_AVAILABLE DATA_.
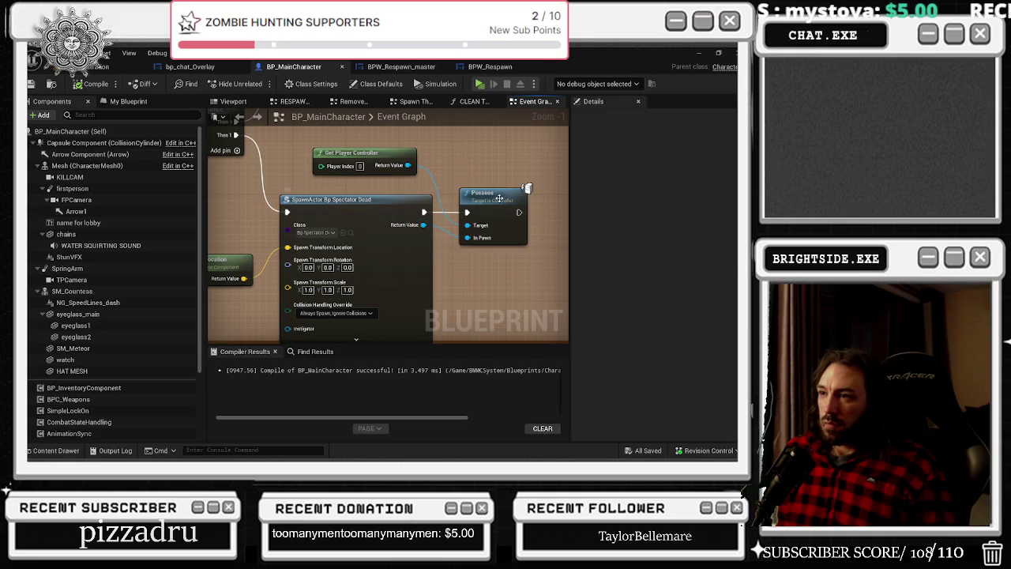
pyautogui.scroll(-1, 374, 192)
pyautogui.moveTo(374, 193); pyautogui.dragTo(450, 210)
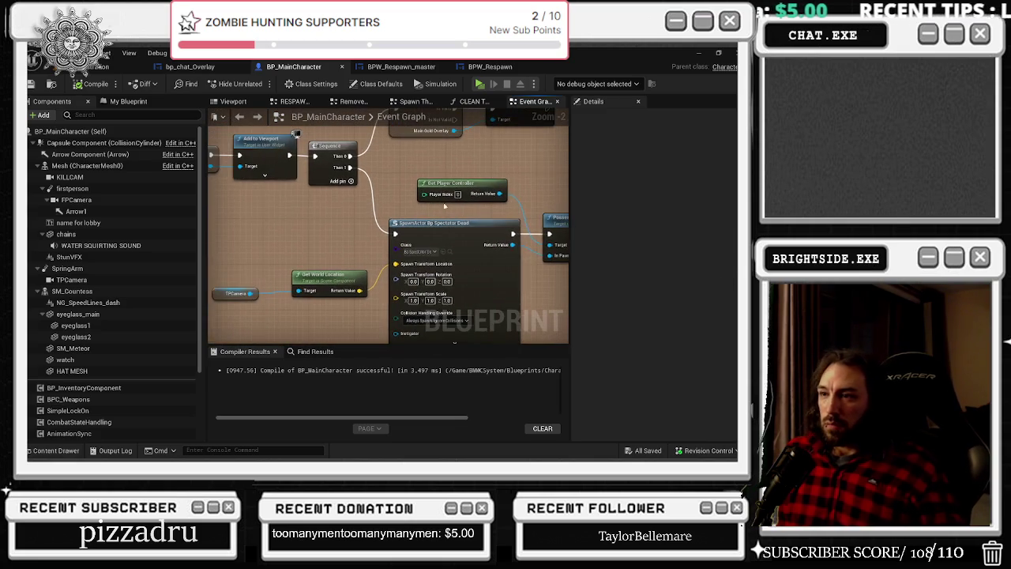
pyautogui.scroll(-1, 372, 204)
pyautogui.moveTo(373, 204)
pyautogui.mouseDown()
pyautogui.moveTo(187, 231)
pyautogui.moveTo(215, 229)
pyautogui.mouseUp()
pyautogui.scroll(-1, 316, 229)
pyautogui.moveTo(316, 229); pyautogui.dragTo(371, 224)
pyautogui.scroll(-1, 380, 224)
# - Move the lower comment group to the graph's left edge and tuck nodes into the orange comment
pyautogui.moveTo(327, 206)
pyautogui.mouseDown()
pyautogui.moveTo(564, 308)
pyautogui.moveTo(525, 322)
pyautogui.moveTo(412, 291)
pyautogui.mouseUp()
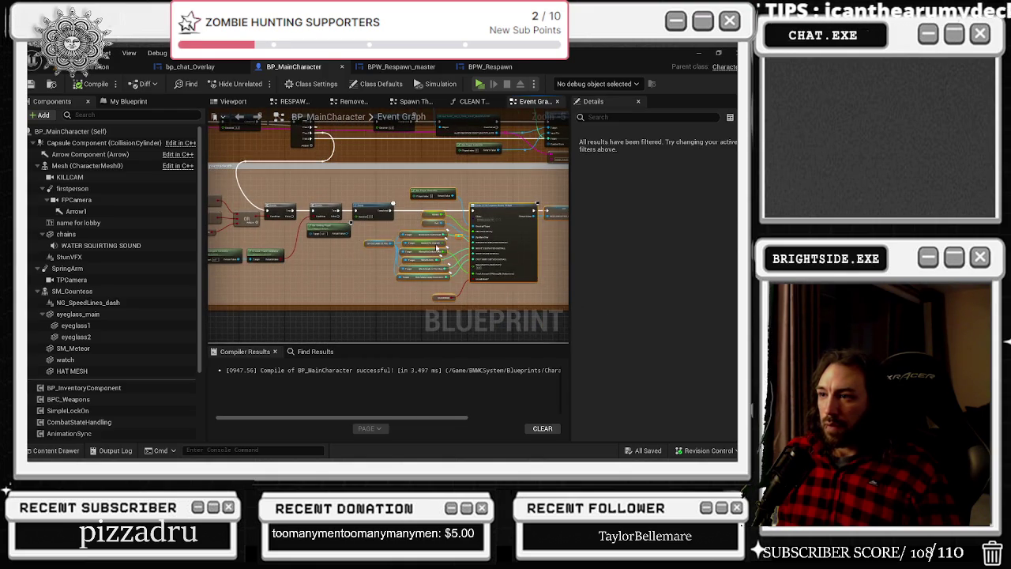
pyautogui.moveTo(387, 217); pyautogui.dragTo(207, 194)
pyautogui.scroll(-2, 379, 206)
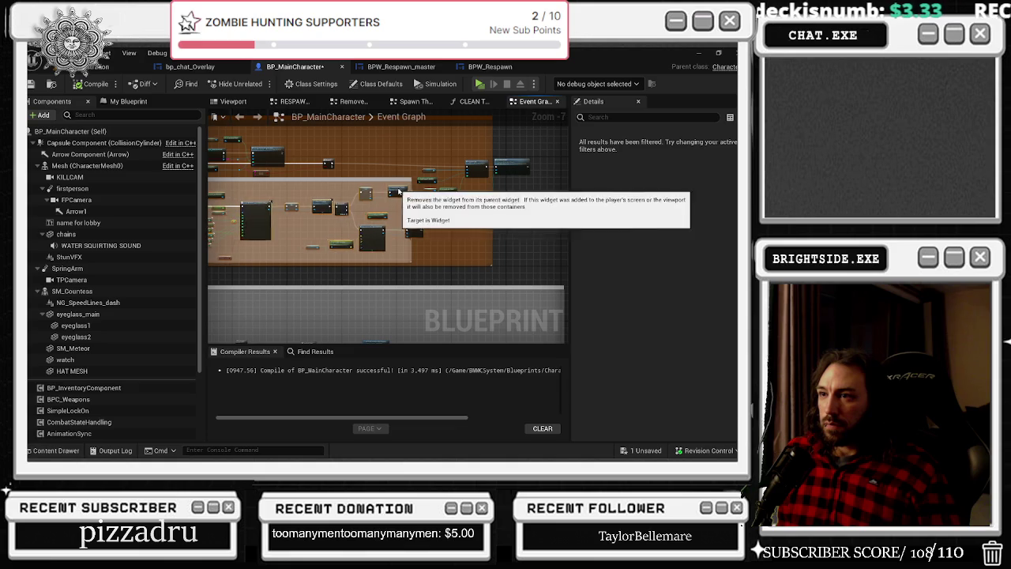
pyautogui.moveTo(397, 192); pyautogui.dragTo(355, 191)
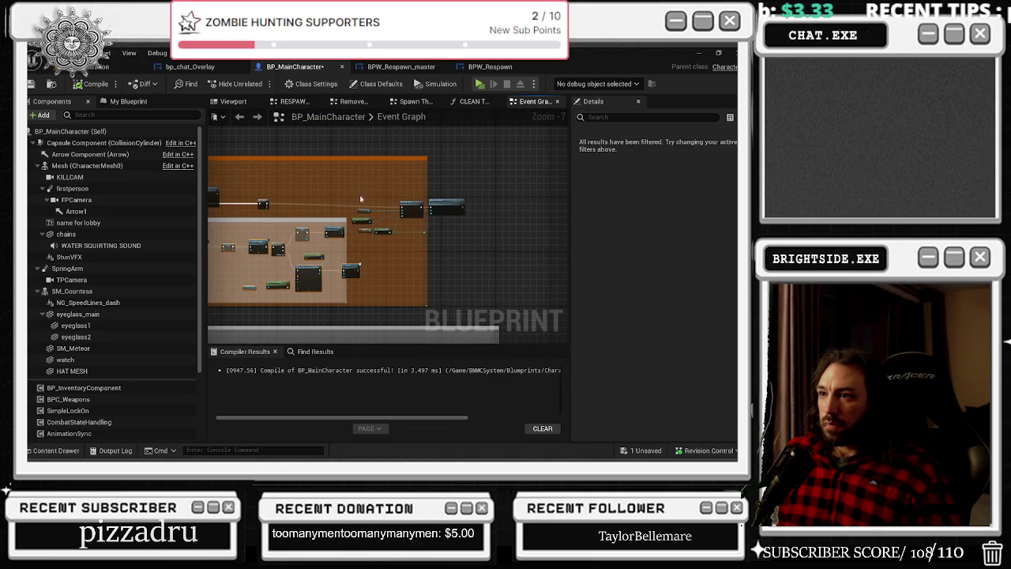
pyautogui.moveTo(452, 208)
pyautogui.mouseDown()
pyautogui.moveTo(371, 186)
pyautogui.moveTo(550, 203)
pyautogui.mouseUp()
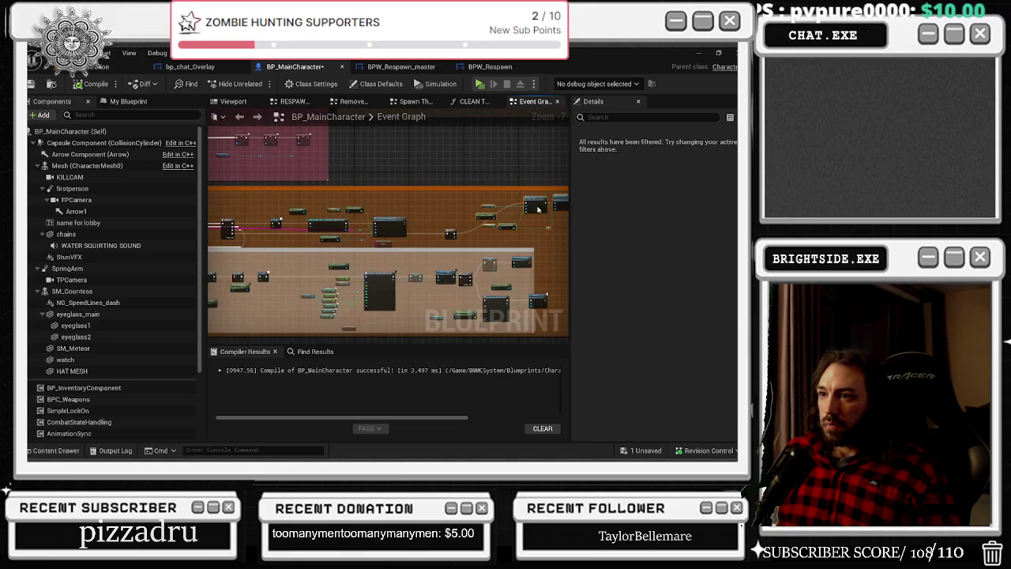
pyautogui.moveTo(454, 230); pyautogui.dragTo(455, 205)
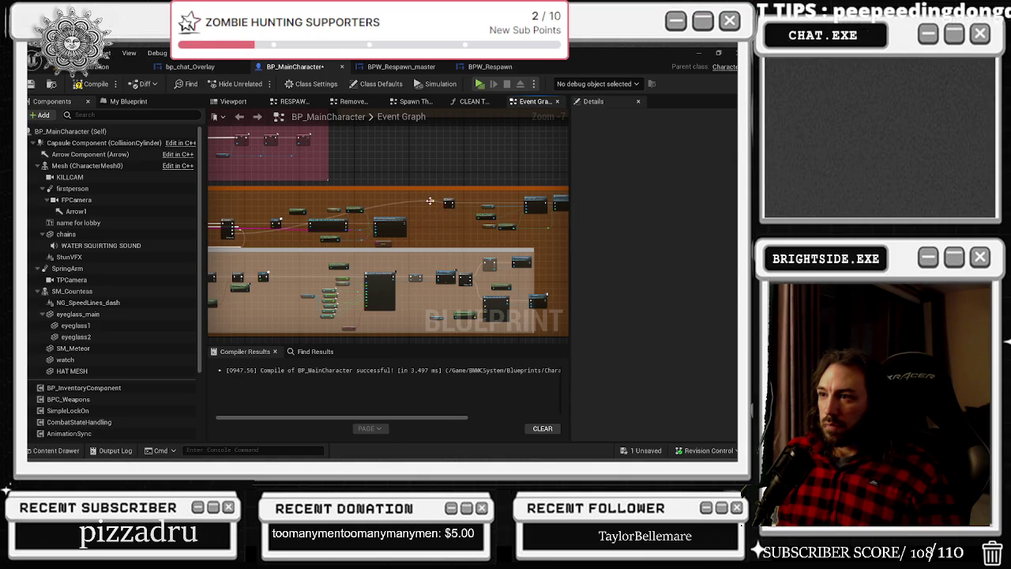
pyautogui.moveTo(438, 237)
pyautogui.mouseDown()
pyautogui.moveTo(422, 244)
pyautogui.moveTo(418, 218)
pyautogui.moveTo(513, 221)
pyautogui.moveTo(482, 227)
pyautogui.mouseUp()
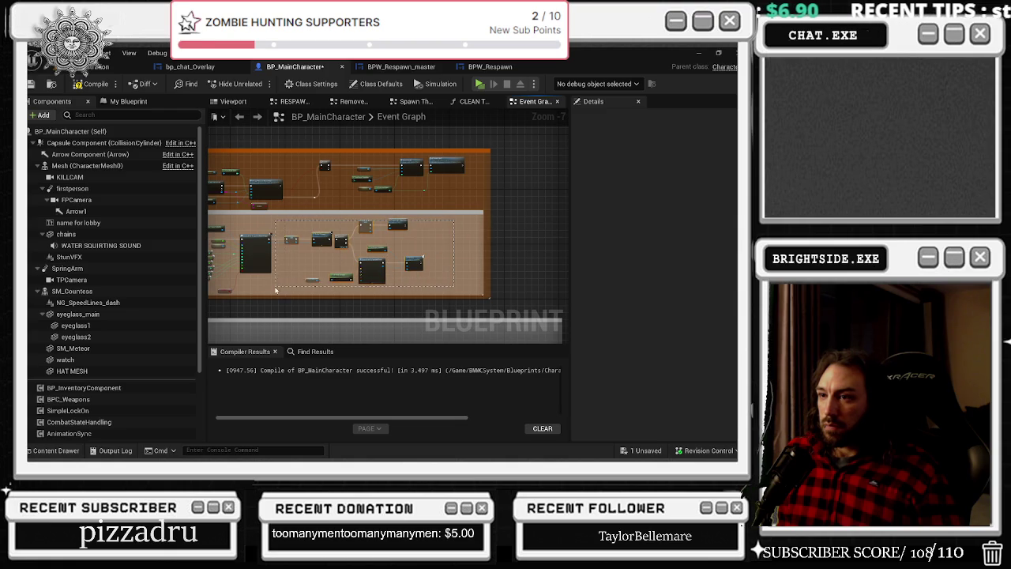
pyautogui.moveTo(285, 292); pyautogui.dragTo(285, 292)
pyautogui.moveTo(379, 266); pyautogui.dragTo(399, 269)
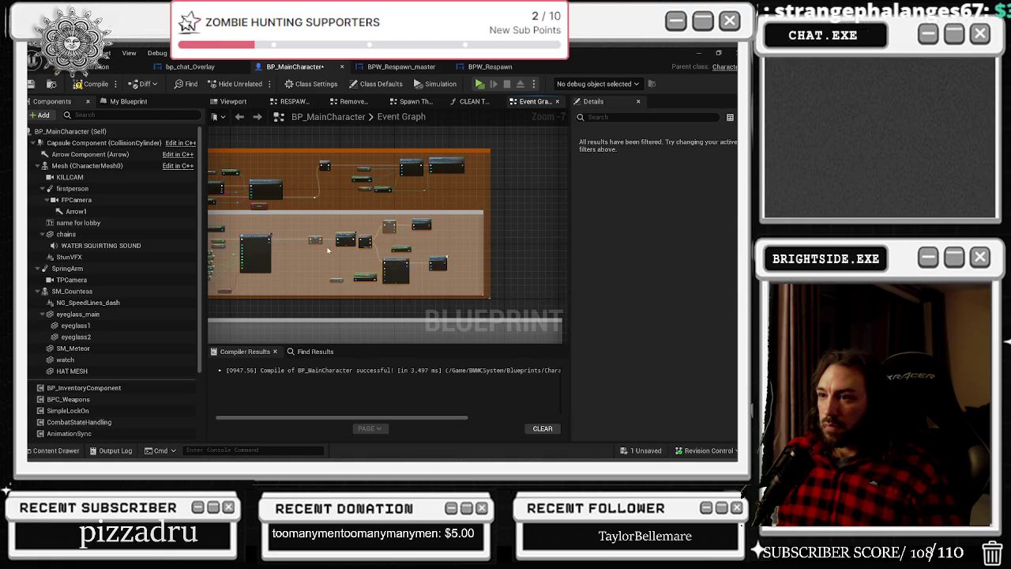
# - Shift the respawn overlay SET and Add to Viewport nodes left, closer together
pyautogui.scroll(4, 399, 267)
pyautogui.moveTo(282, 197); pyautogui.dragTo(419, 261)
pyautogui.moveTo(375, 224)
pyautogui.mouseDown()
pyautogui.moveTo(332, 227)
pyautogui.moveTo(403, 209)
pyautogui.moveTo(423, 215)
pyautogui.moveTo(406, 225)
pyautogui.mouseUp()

_INSTRUCTIONS TO FOLLOW_.
In the listing above, the lines from the one containing "# - Shift the" through the one containing "pyautogui.moveTo(406, 225)" must be set down exactly, with no other lines.

_OUTPUT FOR THIS TASK_.
# - Shift the respawn overlay SET and Add to Viewport nodes left, closer together
pyautogui.scroll(4, 399, 267)
pyautogui.moveTo(282, 197); pyautogui.dragTo(419, 261)
pyautogui.moveTo(375, 224)
pyautogui.mouseDown()
pyautogui.moveTo(332, 227)
pyautogui.moveTo(403, 209)
pyautogui.moveTo(423, 215)
pyautogui.moveTo(406, 225)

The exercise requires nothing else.